Book # 11 Never Let Me Go by Kazua Ishiguro
t first, I was a little apprehensive, the book started off to be a saacharine and sentimental story about a girl who missed her boarding school. However, as the book unfolded, I soon realized it was a science fiction book-the human side, theoretics about cloning. I won’t say anymore, but this book turned out to be more of a page turner than I expected. I wouldn’t say that it’s the best book I have ever read or the most catching, but it certainly made me think-changed my molecules around a little bit and made me think about humanity in a new light. It’s a good, quick read and I recommend it if you’re interested in the human interest side of science fiction.
Book # 12 Written on the Body by Jeanette Winterson
This is a book entirely about passion, lust, infidelity and human error. It’s been so long since I’ve read a book so emotionally heightened, I was almost unsure what to make of it. It’s something I would have loved in highschool because it was so grandiose-now I prefer less manic works-however, now that i’ve gotten into the voice of the narrator, I really am enjoying the language and fluidity of emotions. The interesting thing about this novel-the narrator has no gender cues-all you have is this seductive story, full of emotional energy and the wildness and insanity of the narrator’s affair with a married woman.
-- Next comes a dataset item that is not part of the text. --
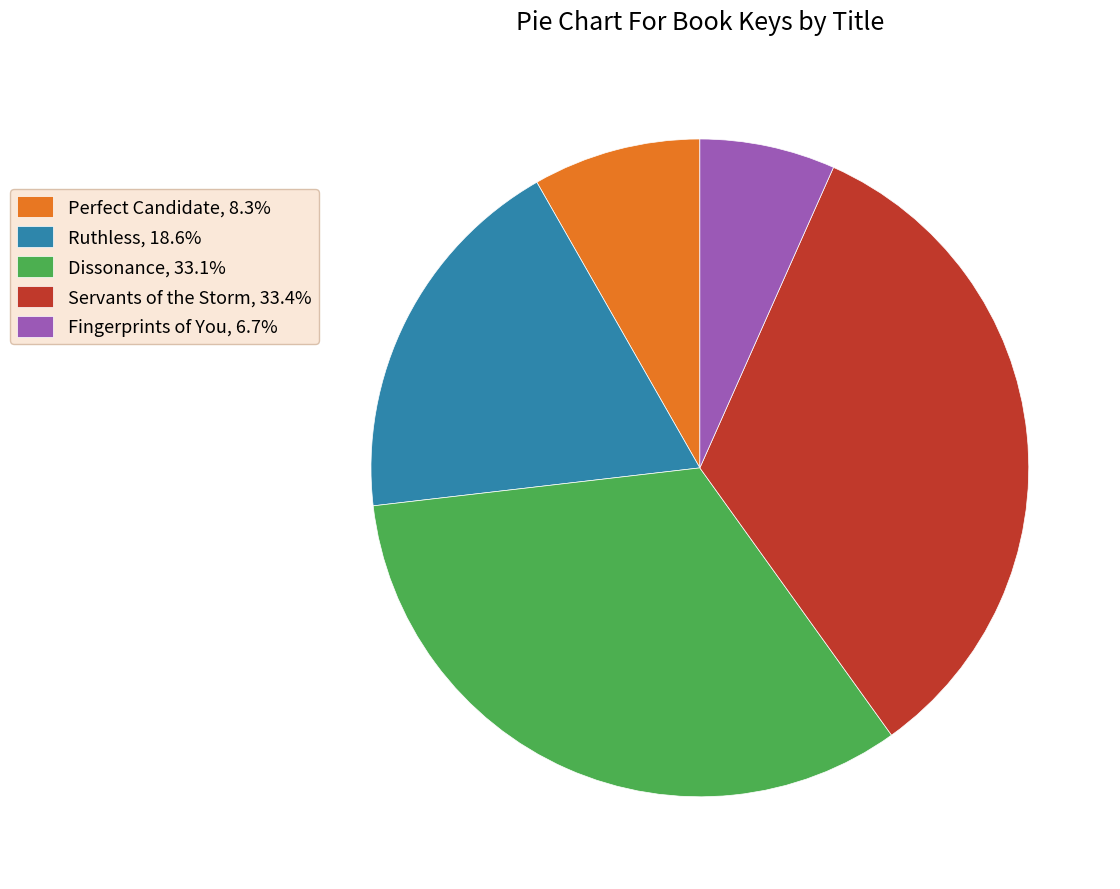

Is there a majority slice in this chart?

No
Book # 13 Perfume by Patrick Suskind
The story is about a baby born with no human smell, who grows up with an exceptional sense of smell. He can smell money in walls, distinguish a million scents, and eventually after murdering a 14 year old girl, seeks to immitate her brilliant human perfume by learning the art of perfumery. The story goes on from there, and has many philisophical elements as well as an outstandingly inventive and enticing narrative. The text is bone-chilling, gruesome and a page-turner thru and thru. Apparently, Kurt Kobain loved this book (I didn’t know until ruxxell told me) and he wrote Scentless Apprentice about the book’s murderous character. Anyway, let’s just say the book ends quite shockingly, gruesomely and deservingly.
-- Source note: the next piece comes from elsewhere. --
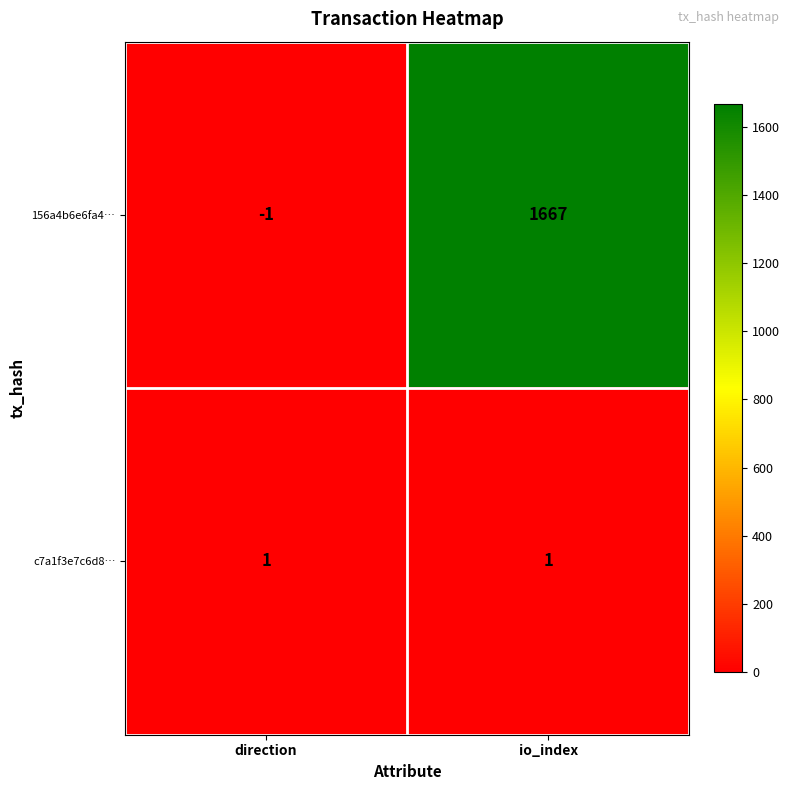

Which label corresponds to the smallest value in the chart?

direction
Book # 14 Wall of Light by Edeet Ravel
This wasn’t a bad book-an easy read, for sure, and relatively short. I guess I really don’t have much to say about this book except that it’s part of a Trilogy (learned this a little to late) and I accidently read the last book. Basically in one day she “kissed a student, pursued a lover, found my father and left my brother.” Yeah, just like that. You’d think it would have been more exciting, but because I knew it was all coming-I was just like yeah. I knew that would happen, yeah, that’s her dad. Yeah that guy is going to get DONE. There were also these CHEESY letters from the Sonya’s mother and these diary entries from Sonya’s Nephew. The diary entries were o-kay but the letters, god, let’s not get started on those. I skimmed most of them because they were so long and uneventful. The book gets a C+ overall.